# First UKC Rally Titles awarded today



## Bogart'sMom (Sep 16, 2005)

It's awesome that UKC started with RallyO. finaly Mix Breed dogs can play the RallyO game too. It's about time. I wish AKC would open up their Events to Mixed Breeds. My golden is neutered why not let altered mixed Breeds play. AKC would make a ton of money. But I guess now UKC is going to be the venue for lots more dogs.


----------



## sammydog (Aug 23, 2008)

How cool to be a part of that!


----------



## hotel4dogs (Sep 29, 2008)

I think that AKC and UKC have different focuses. UKC seems to be more into the "working" aspect of the dog, whereas AKC has historically been more involved with the conformation of the dog and breedability. That being the case, they would have no reason to register or allow mixed breed dogs, it goes against everything that their heritage holds important. 
With the decline in AKC registrations and event participation, they may need to re-think that. Right now they are supposedly considering adding an annual "registration fee" for all dogs that will participate in AKC events, in addition to the regular event fee. This would bring them a lot of revenue, but IMO it might force even more people to participate in other venues. They are considering it to be roughly the equivalent of one show entry fee, or about $25. This is what I"ve heard, anyway.
So it's a tough call. I agree that there's no reason that mixed breeds can't participate in agility and obedience, but doing it in the AKC venue might be a little like allowing golden doodle breeders into the GRCA. 
In any case, I'm real happy to see Rally O in the UKC now. It was a great show, huge turnout, and a good time was had by all. The sponsoring club did a fantastic job.


----------



## goldengirls550 (Jun 12, 2008)

Great job! We're hoping to enter a UKC rally trial later this summer when my club hosts its first one.

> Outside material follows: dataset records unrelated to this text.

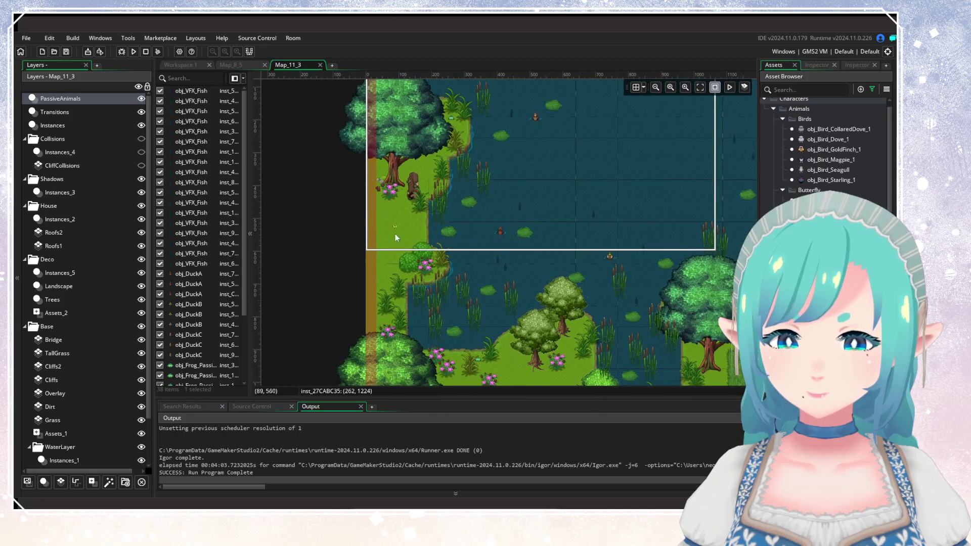
pyautogui.scroll(-5, 430, 195)
pyautogui.hscroll(4, 462, 187)
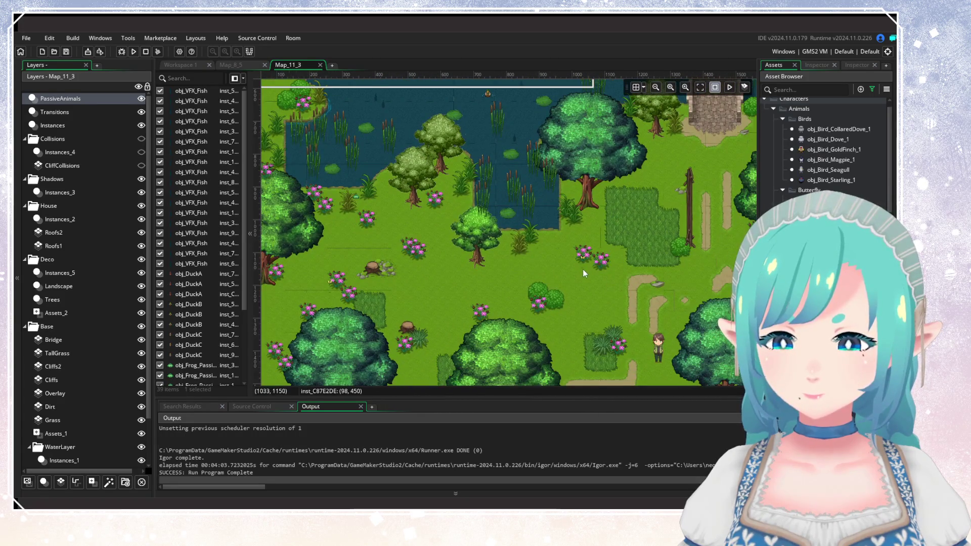
pyautogui.hscroll(10, 614, 296)
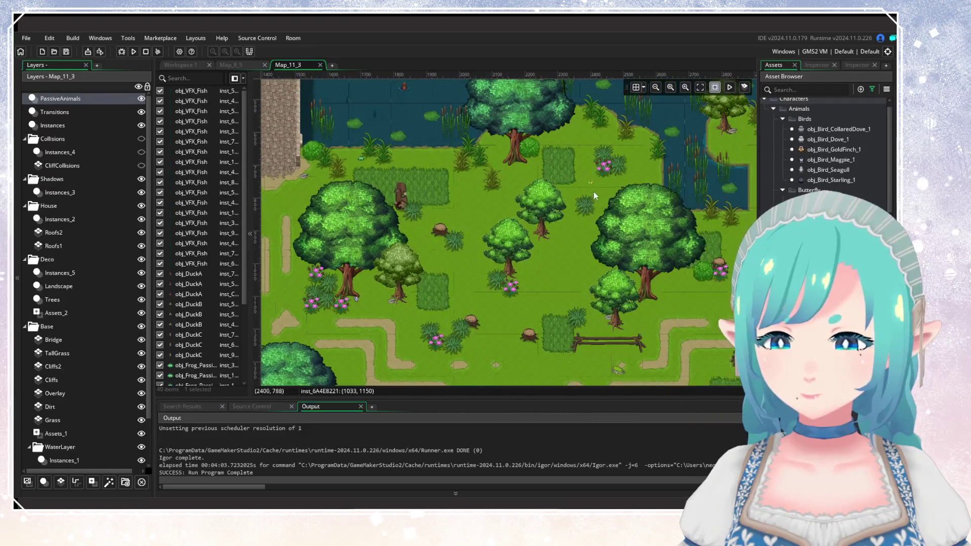
pyautogui.moveTo(655, 262)
pyautogui.mouseDown()
pyautogui.moveTo(381, 265)
pyautogui.moveTo(511, 157)
pyautogui.mouseUp()
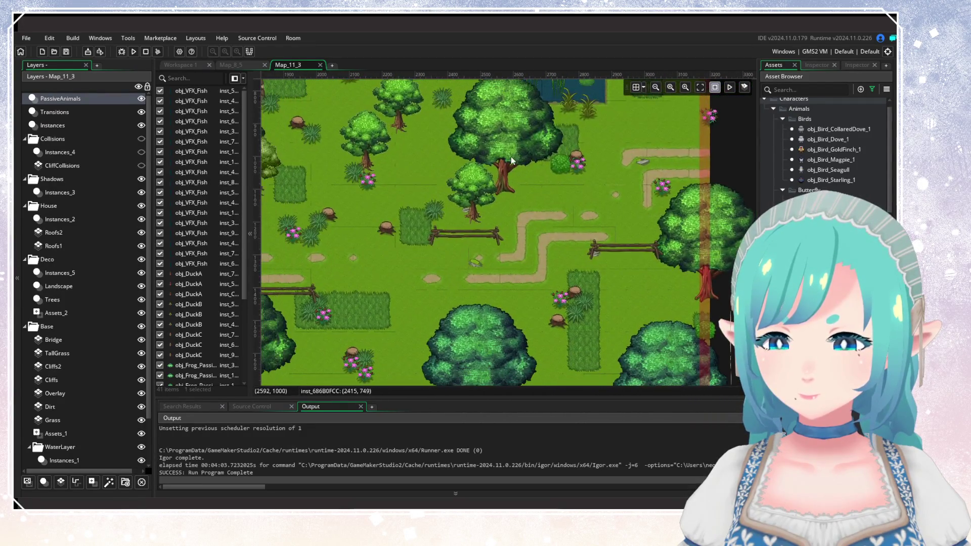
# Step: Place animals under the pink flowers, in the central forest and in the western forest
pyautogui.keyDown('alt'); pyautogui.click(663, 200); pyautogui.keyUp('alt')
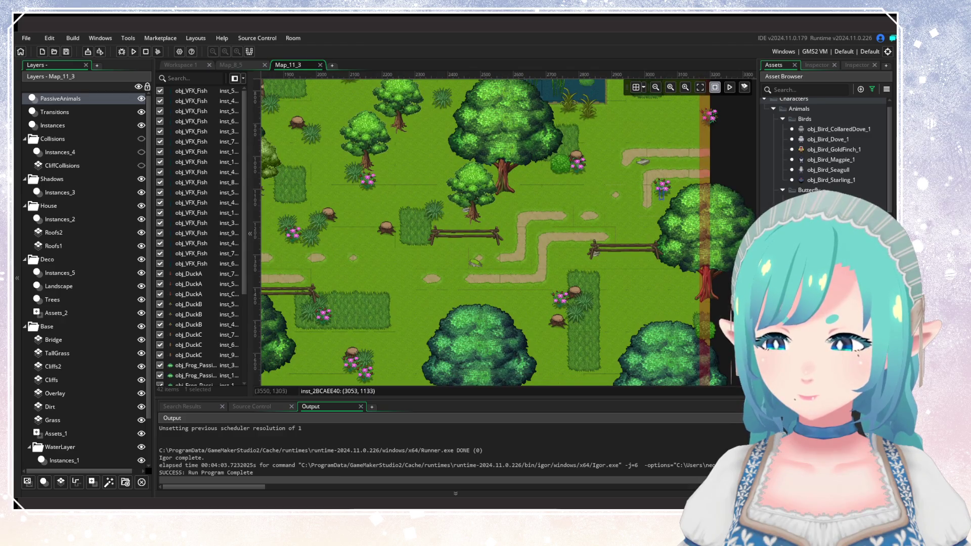
pyautogui.keyDown('alt'); pyautogui.click(672, 206); pyautogui.keyUp('alt')
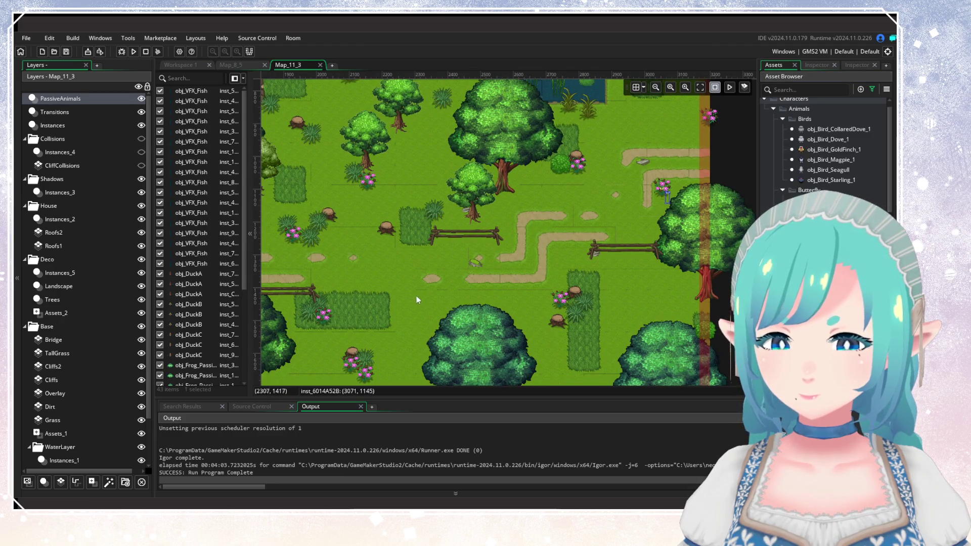
pyautogui.moveTo(417, 295); pyautogui.dragTo(613, 199)
pyautogui.moveTo(455, 283); pyautogui.dragTo(596, 135)
pyautogui.keyDown('alt'); pyautogui.click(541, 253); pyautogui.keyUp('alt')
pyautogui.moveTo(568, 214)
pyautogui.mouseDown()
pyautogui.moveTo(588, 211)
pyautogui.moveTo(581, 181)
pyautogui.moveTo(527, 356)
pyautogui.mouseUp()
pyautogui.scroll(-2, 569, 232)
pyautogui.keyDown('alt'); pyautogui.click(457, 320); pyautogui.keyUp('alt')
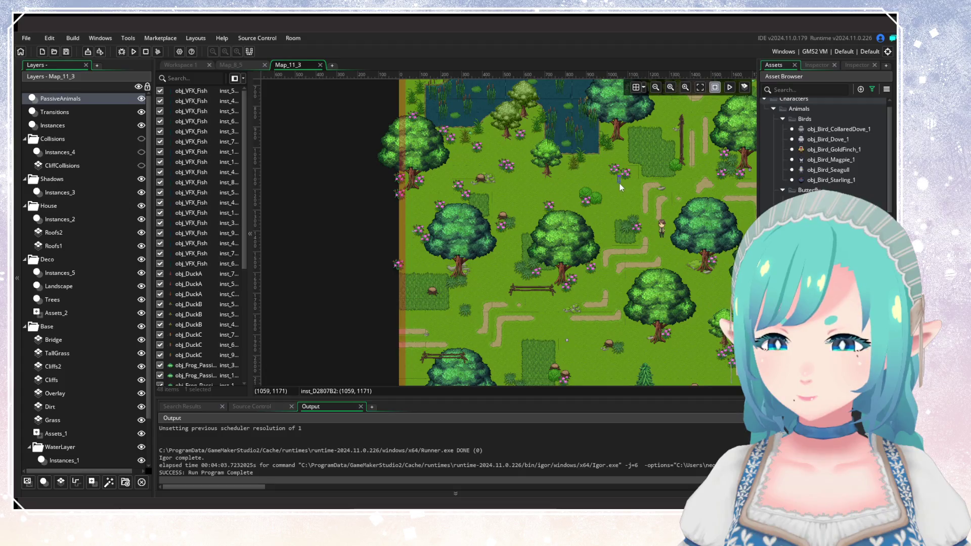
# Step: Paint several more animals up through the forest and near the lakeside forest
pyautogui.moveTo(599, 250); pyautogui.dragTo(500, 219)
pyautogui.hscroll(5, 499, 219)
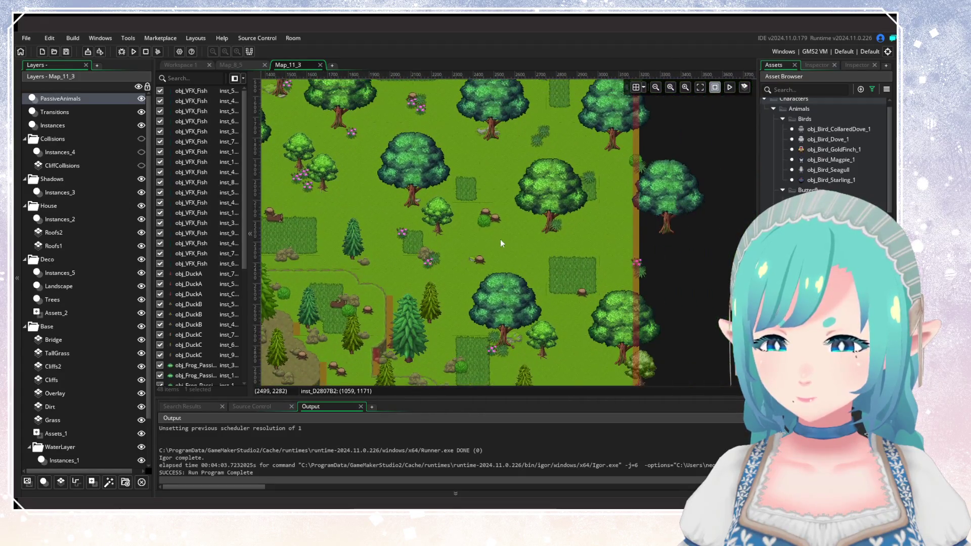
pyautogui.scroll(-3, 456, 192)
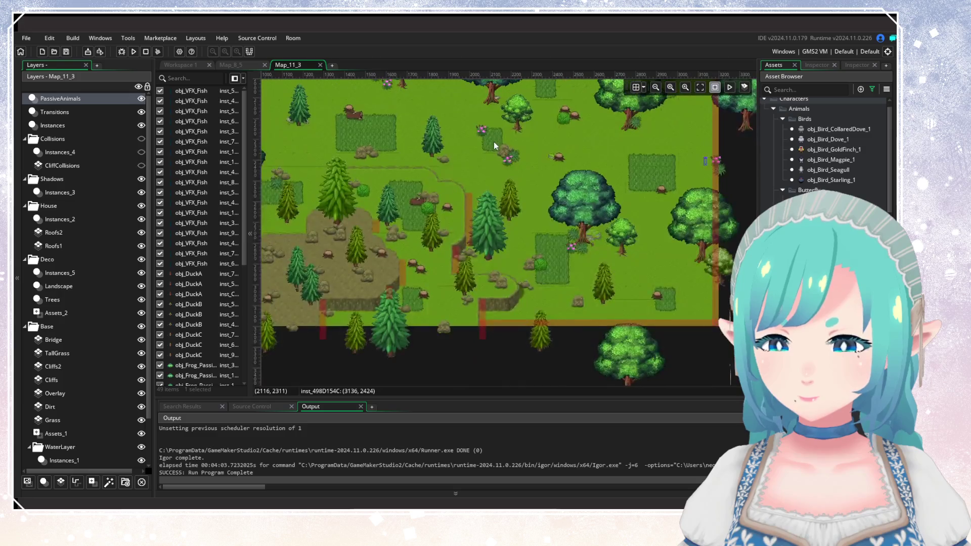
pyautogui.scroll(3, 494, 142)
pyautogui.scroll(-2, 460, 293)
pyautogui.scroll(2, 542, 257)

It's gonna be funny having everyone compete in one class.


----------



## my4goldens (Jan 21, 2009)

Yes, the UKC Rally trials were a lot of fun. Looking forward to more so we can title and move on to the next level.


----------



## hotel4dogs (Sep 29, 2008)

I was worried that my4goldens, who was at the same trial, was going to tell everyone about me doing the 360 degree left TWICE because I couldn't find the next sign. Talk about getting dizzy....but at least in UKC I was able to ask the judge (when my vision cleared enough that I could see her) whether I should re-do...


----------



## AmbikaGR (Dec 31, 2007)

Actually the subject of allowing mixed breeds to compete in AKC performance events has been discussed by the AKC about two years ago. It raised a great deal of heated debate among the fancy. 
http://images.akc.org/pdf/MixedBreedInformationPacket.pdf


----------



## my4goldens (Jan 21, 2009)

Yep, besides that little goof you had a perfect run. Easy to get confused with all the signs. I was out of breath when I came out cause my lunatic dog was so amped up I could barely keep up with him. Ah, the fun of competing, good to have somebody along to laugh with.


----------